== DAFTAR TUGAS ==
1. Tulis ulang seluruh bagian kutipan tentang pernikahan ini, mulai dari "Lalu dilakukan pernikahan." sampai ke "seorang pelayan perempuan.". Ganti setiap "Abu Usaid" dengan "sang utusan".
2. Jawab pertanyaan berikut berdasarkan kutipan tentang pernikahan ini:
(a) Siapa yang diutus Rasulullah untuk menjemput pengantin perempuan?
(b) Ke kota mana Abu Usaid berangkat bersama perempuan itu?
(c) Siapa yang disertakan oleh kerabat perempuan itu?

== KUTIPAN TEKS ==

Setelah menyampaikan persetujuannya, dia mengatakan, “Baiklah.”
Lalu dilakukan pernikahan.
Dia (kerabat pengantin perempuan) memohon Rasulullah mengirim seseorang untuk menjemput pengantin perempuan. Beliau (saw) mengutus Abu Usaid untuk tugas tersebut, lalu pergi. Juniah memanggilnya untuk masuk ke dalam rumah, Abu Usaid menjawab, أن نساء النبي صلى الله عليه وسلم لا يراهن أحد من الرجال “Telah turun perintah hijab atas para istri Rasul.”[14]
Abu Usaid meminta petunjuk dan perintah-perintah lainnya dari Nabi (saw) dan beliau (saw) memberitahukannya. Kemudian, Abu Usaid mempersilakan perempuan tersebut duduk di atas kendaraan dan berangkat ke Madinah. Selanjutnya, beliau menurunkannya di suatu rumah yang dikelilingi pohon kurma. Kerabat perempuan itu pun menyertakan seorang pelayan perempuan.

== Entri data tersimpan ==

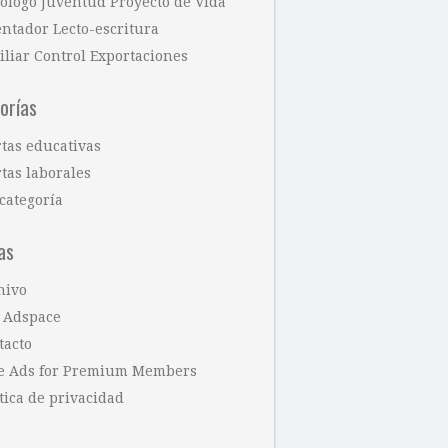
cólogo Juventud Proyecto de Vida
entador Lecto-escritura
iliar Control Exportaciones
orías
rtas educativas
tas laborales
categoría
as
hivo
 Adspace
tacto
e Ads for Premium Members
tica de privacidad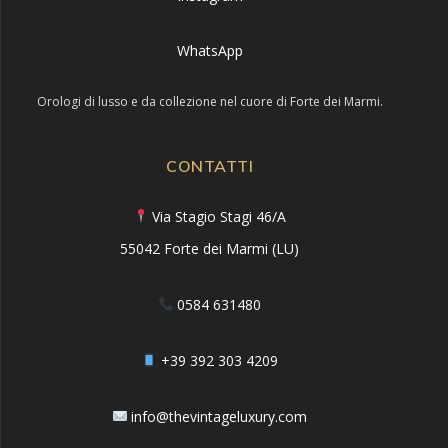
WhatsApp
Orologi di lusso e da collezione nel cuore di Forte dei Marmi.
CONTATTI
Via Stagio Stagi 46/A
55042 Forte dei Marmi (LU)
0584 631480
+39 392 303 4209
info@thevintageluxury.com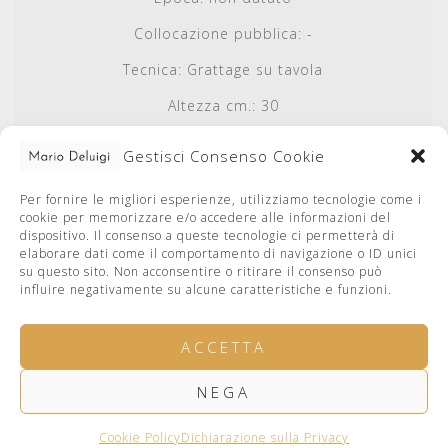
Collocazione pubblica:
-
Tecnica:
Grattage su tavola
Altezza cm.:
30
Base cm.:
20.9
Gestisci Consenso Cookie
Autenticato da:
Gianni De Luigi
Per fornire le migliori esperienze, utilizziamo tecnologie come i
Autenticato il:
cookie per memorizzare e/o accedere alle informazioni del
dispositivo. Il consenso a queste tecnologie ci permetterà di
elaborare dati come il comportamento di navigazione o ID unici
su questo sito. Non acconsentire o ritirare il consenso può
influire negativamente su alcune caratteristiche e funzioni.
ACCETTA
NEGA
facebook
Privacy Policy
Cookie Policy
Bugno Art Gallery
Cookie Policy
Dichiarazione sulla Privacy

== JAWABAN BERURUTAN ==
1.
Lalu dilakukan pernikahan.
Dia (kerabat pengantin perempuan) memohon Rasulullah mengirim seseorang untuk menjemput pengantin perempuan. Beliau (saw) mengutus sang utusan untuk tugas tersebut, lalu pergi. Juniah memanggilnya untuk masuk ke dalam rumah, sang utusan menjawab, أن نساء النبي صلى الله عليه وسلم لا يراهن أحد من الرجال “Telah turun perintah hijab atas para istri Rasul.”[14]
sang utusan meminta petunjuk dan perintah-perintah lainnya dari Nabi (saw) dan beliau (saw) memberitahukannya. Kemudian, sang utusan mempersilakan perempuan tersebut duduk di atas kendaraan dan berangkat ke Madinah. Selanjutnya, beliau menurunkannya di suatu rumah yang dikelilingi pohon kurma. Kerabat perempuan itu pun menyertakan seorang pelayan perempuan.

2.
(a) Abu Usaid.
(b) Madinah.
(c) Seorang pelayan perempuan.